TRECHO FORNECIDO:

——

Felipe Moura Brasil - VEJA
Eu falei no meu último texto - A culpa do estupro não é da mulher, mas a da confusão é da pesquisa do IPEA! Essa, sim, merece ser “atacada”! - da falsa impressão causada por duas afirmativas capciosas colocadas em sequência pelo instituto: uma terminava com “merecem ser atacadas” e outra com “haveria menos estupros”. Ninguém disse - e é sempre bom lembrar que 66,5% dos entrevistados eram… mulheres! - que as mulheres “merecem” ser estupradas, muito menos que deseja isso para elas, nem mesmo que elas são “culpadas” pelo estupro, e nem sequer que são “responsáveis” por ele, mas as ativistas já se aproveitaram da confusão para lançar na internet a campanha “Eu não mereço ser estuprada”, postando fotos nas quais seguram um cartaz com essa frase (e uma delas já até anunciou que foi ameaçada virtualmente de estupro depois disso).
A antropóloga Mirian Goldenberg declarou que “A mulher é culpada de ser mulher” e “Não somos nada Leila Diniz. Quem dera se fôssemos”; a ministra da Secretaria de Políticas para Mulheres, Eleonora Menicucci, lamentou o resultado da pesquisa e disse que é preciso “fazer muito mais”; e [a equipe de] Dilma Rousseff, a “primeira presidente mulher” e obviamente a maior beneficiária em ano eleitoral de uma pesquisa que faz de tudo para vitimizá-las ainda mais, escreveu no Twitter “Tolerância zero à violência contra a mulher. #Respeito”. Tudo seguidinho, como manda o figurino. Toda a ordem artificial das coisas, como antecipei aqui. Junte o pacote completo na home dos portais de notícias e pronto: a propaganda está mais do que feita, antes mesmo de o Sakamoto entrar na jogada.

——

INFORMAÇÕES FORNECIDAS:
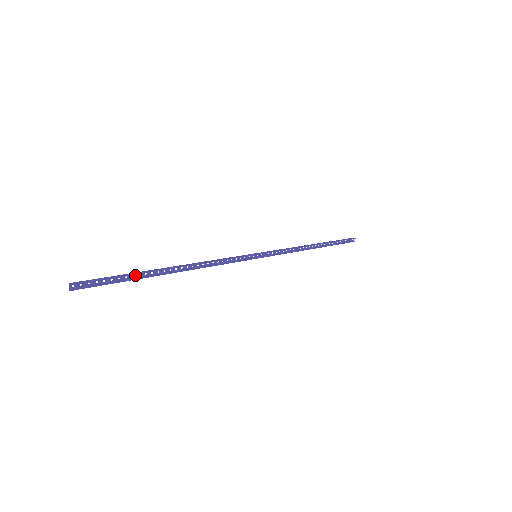
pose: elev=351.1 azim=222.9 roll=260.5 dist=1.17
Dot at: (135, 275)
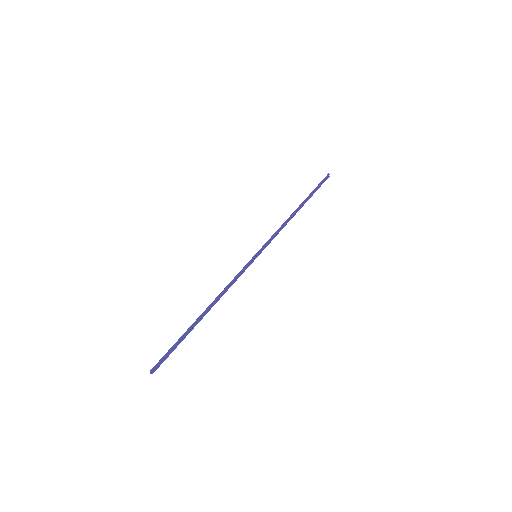
Dot at: (183, 335)
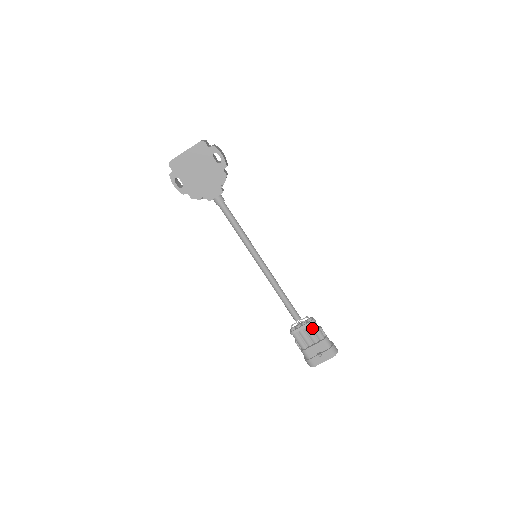
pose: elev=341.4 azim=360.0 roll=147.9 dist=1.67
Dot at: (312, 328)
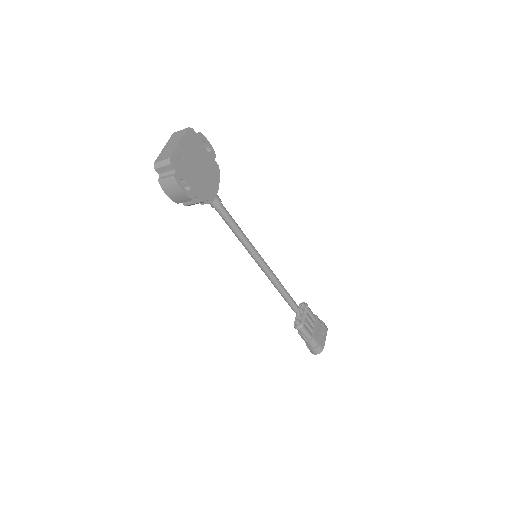
Dot at: (308, 312)
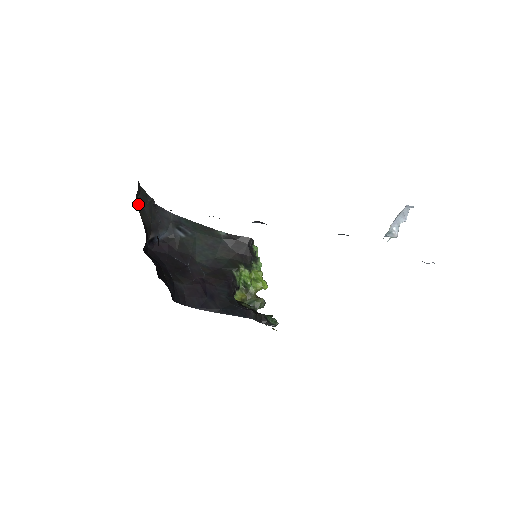
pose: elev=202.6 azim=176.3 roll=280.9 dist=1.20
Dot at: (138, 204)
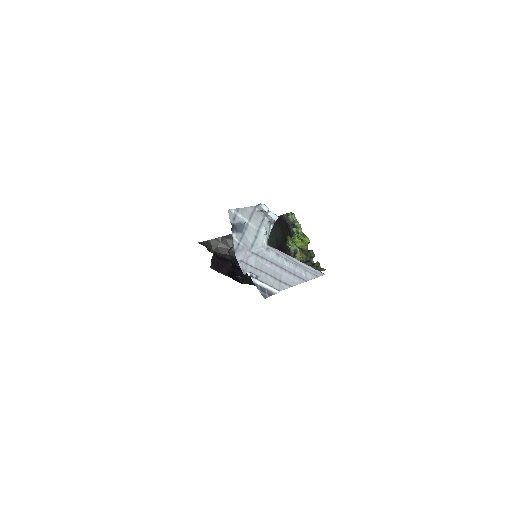
Dot at: (215, 249)
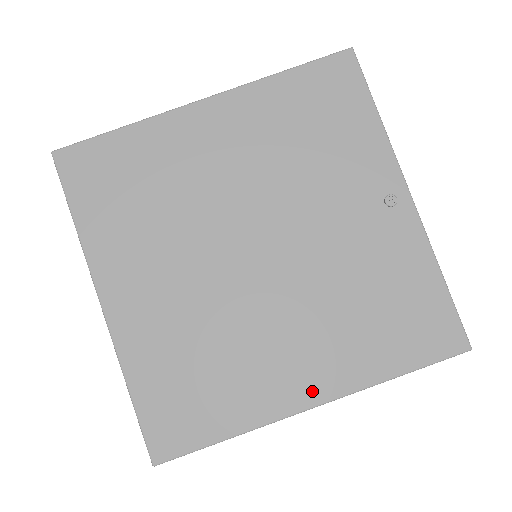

——

TAREFAS DO EXERCÍCIO:
1. Diga se cada afirmação abaixo concorda com o trecho sobre a pesquisa do IPEA. Responda sim ou não e cite as palavras do trecho que decidem a questão.
(a) Mais da metade dos entrevistados na pesquisa eram mulheres.
(b) A ministra Eleonora Menicucci comemorou o resultado da pesquisa.
(c) As ativistas lançaram a campanha em jornais impressos.
2. Responda, por favor, às perguntas abaixo com base no trecho sobre a pesquisa do IPEA.
(a) Com que palavras terminava a afirmativa do instituto que não falava em "menos estupros"?
(b) Que frase está no cartaz das fotos postadas pelas ativistas?
(c) Onde a equipe de Dilma Rousseff publicou sua mensagem?
3. Retome o trecho sobre a pesquisa do IPEA a partir do ponto em que ele termina.

LISTA DE RESPOSTAS:
1.
(a) Sim: "é sempre bom lembrar que 66,5% dos entrevistados eram… mulheres!"
(b) Não: "lamentou o resultado da pesquisa"
(c) Não: "lançar na internet a campanha"

2.
(a) Com "merecem ser atacadas".
(b) "Eu não mereço ser estuprada".
(c) No Twitter.

3.
(E da novela “Em família“, de Manoel Carlos, também. Virgílio lê o jornal e fica chocado com o resultado: “Uma pesquisa diz que mais da metade dos brasileiros, atenção, mais da metade, acha que mulher dá motivo para ser estuprada”, o que é mais uma, “atenção”, mais uma distorção da pesquisa. Helena fica indignada: “Meu Deus, mas isso parece coisa dos primórdios da humanidade”. Se ninguém sabia ler nos primórdios, é verdade…)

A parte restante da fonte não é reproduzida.